The different ways that “risk” is perceived or interpreted highlight the significance of lay theorizing about both cause and effect. As we think about surveillance as a structural vehicle that instantiates ideas about risk in policy, it is all the more crucial to recognize that “risk” is not an independent construct but a perceptual process by which we interpret information through already-operating understandings of our life-world. We actively form the meanings of abstractions like risk through our standing priorities and our broader moral geographies, both informed by the emotional valence we attribute to them (Moscovici 1984
). In this way, health information about risk is caught up in pre-existing frameworks of good/bad, danger/safety or clean/dirty and the other various layers of contrast and opposition a society uses to organize our mental schema (Douglas 2002
; Pasick, Barker et al. 2009
To further develop the contribution of affect or emotion to how people relate to risk information would engage a much larger literature than is possible here (Halpern and Little 2008
). Suffice to set out a broad continuum of possible cognitive sets. If Ms. Angeline were facing “news” of her risk of cancer, she might hold an unwavering conviction that she would develop the disease, making her unresponsive to appreciating downsides of screening (finding a polyp or dysplasia requiring a treatment regimen) etc. Such unwavering conviction in the outcome can be contrasted with a fixation on the good outcome, without any understanding of the likelihood of that outcome. What is often easily framed as optimism is, phenomenologically, a much more complex and idiosyncratic amalgam of hope, fear, denial (Van Ness 2001
). Each of these tangents is refracted through implications Ms. Angeline has drawn from the initial presentation of the risk construct, say, at her annual check-up with her primary care physician.
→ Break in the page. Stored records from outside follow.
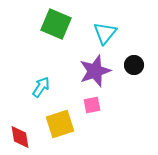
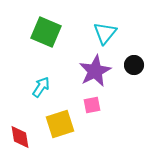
green square: moved 10 px left, 8 px down
purple star: rotated 8 degrees counterclockwise
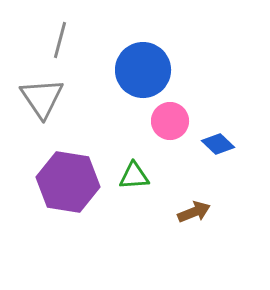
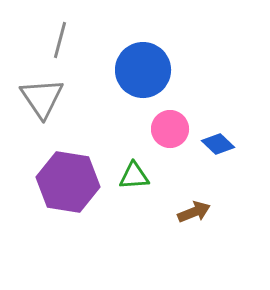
pink circle: moved 8 px down
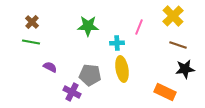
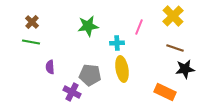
green star: rotated 10 degrees counterclockwise
brown line: moved 3 px left, 3 px down
purple semicircle: rotated 120 degrees counterclockwise
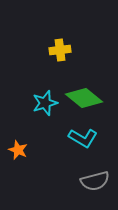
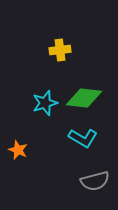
green diamond: rotated 33 degrees counterclockwise
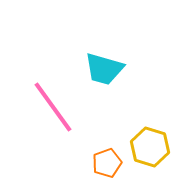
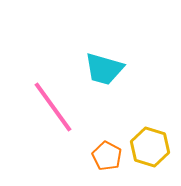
orange pentagon: moved 7 px up; rotated 24 degrees counterclockwise
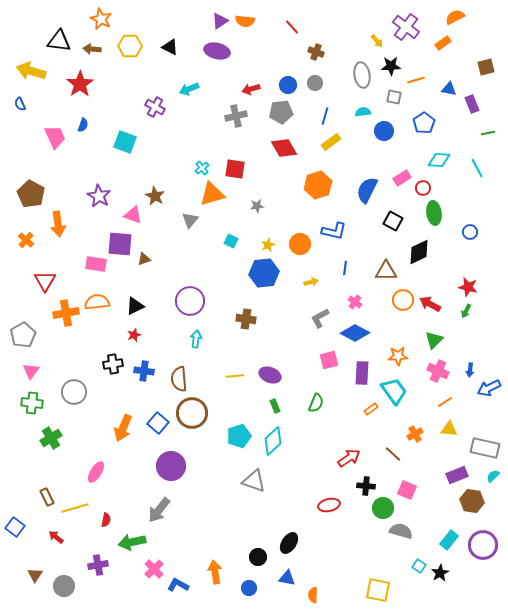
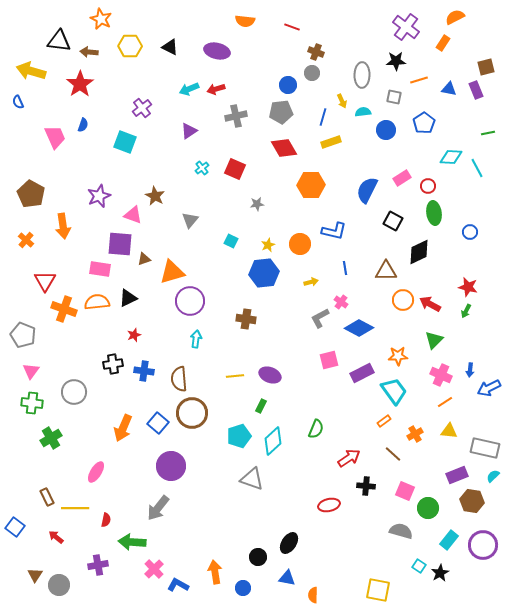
purple triangle at (220, 21): moved 31 px left, 110 px down
red line at (292, 27): rotated 28 degrees counterclockwise
yellow arrow at (377, 41): moved 35 px left, 60 px down; rotated 16 degrees clockwise
orange rectangle at (443, 43): rotated 21 degrees counterclockwise
brown arrow at (92, 49): moved 3 px left, 3 px down
black star at (391, 66): moved 5 px right, 5 px up
gray ellipse at (362, 75): rotated 10 degrees clockwise
orange line at (416, 80): moved 3 px right
gray circle at (315, 83): moved 3 px left, 10 px up
red arrow at (251, 89): moved 35 px left
blue semicircle at (20, 104): moved 2 px left, 2 px up
purple rectangle at (472, 104): moved 4 px right, 14 px up
purple cross at (155, 107): moved 13 px left, 1 px down; rotated 24 degrees clockwise
blue line at (325, 116): moved 2 px left, 1 px down
blue circle at (384, 131): moved 2 px right, 1 px up
yellow rectangle at (331, 142): rotated 18 degrees clockwise
cyan diamond at (439, 160): moved 12 px right, 3 px up
red square at (235, 169): rotated 15 degrees clockwise
orange hexagon at (318, 185): moved 7 px left; rotated 16 degrees clockwise
red circle at (423, 188): moved 5 px right, 2 px up
orange triangle at (212, 194): moved 40 px left, 78 px down
purple star at (99, 196): rotated 20 degrees clockwise
gray star at (257, 206): moved 2 px up
orange arrow at (58, 224): moved 5 px right, 2 px down
pink rectangle at (96, 264): moved 4 px right, 5 px down
blue line at (345, 268): rotated 16 degrees counterclockwise
pink cross at (355, 302): moved 14 px left
black triangle at (135, 306): moved 7 px left, 8 px up
orange cross at (66, 313): moved 2 px left, 4 px up; rotated 30 degrees clockwise
blue diamond at (355, 333): moved 4 px right, 5 px up
gray pentagon at (23, 335): rotated 20 degrees counterclockwise
pink cross at (438, 371): moved 3 px right, 4 px down
purple rectangle at (362, 373): rotated 60 degrees clockwise
green semicircle at (316, 403): moved 26 px down
green rectangle at (275, 406): moved 14 px left; rotated 48 degrees clockwise
orange rectangle at (371, 409): moved 13 px right, 12 px down
yellow triangle at (449, 429): moved 2 px down
gray triangle at (254, 481): moved 2 px left, 2 px up
pink square at (407, 490): moved 2 px left, 1 px down
yellow line at (75, 508): rotated 16 degrees clockwise
green circle at (383, 508): moved 45 px right
gray arrow at (159, 510): moved 1 px left, 2 px up
green arrow at (132, 542): rotated 16 degrees clockwise
gray circle at (64, 586): moved 5 px left, 1 px up
blue circle at (249, 588): moved 6 px left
Clearly, this complexity is a function of compartmentalization, if you will -- selective “spotlighting on the theatre stage” of individual awareness. Generally, compartmentalizing is a useful coping mechanism that enables an individual to get on with daily functioning in an environment of constant flux and shifting information by imposing an algorithm that lets him parse the flow of sensory data down to actionable units. It is not clear, in this sense, whether people's emotions actually incapacitate their ability to understand risk/evidence (prevention) or actively help them avoid understanding (protection, as in denial) or actively re-align their values such that understanding is irrelevant because another issue takes precedence (pre-emption) (see also (Halpern and Arnold 2008
). In any case, risk information is mediated by this set of mental mechanisms that may well be automatic but which nonetheless depend on the particular situation of a given individual at the time that risk information is introduced. However, to the extent that all three response constructs (prevention, protection, pre-emption) engage aspects of uncertain futures and accompanying notions of risk, this complexity can inform how we think through the dynamic relationship between individual risk perception, future uncertainty, and population-level screening for cancer.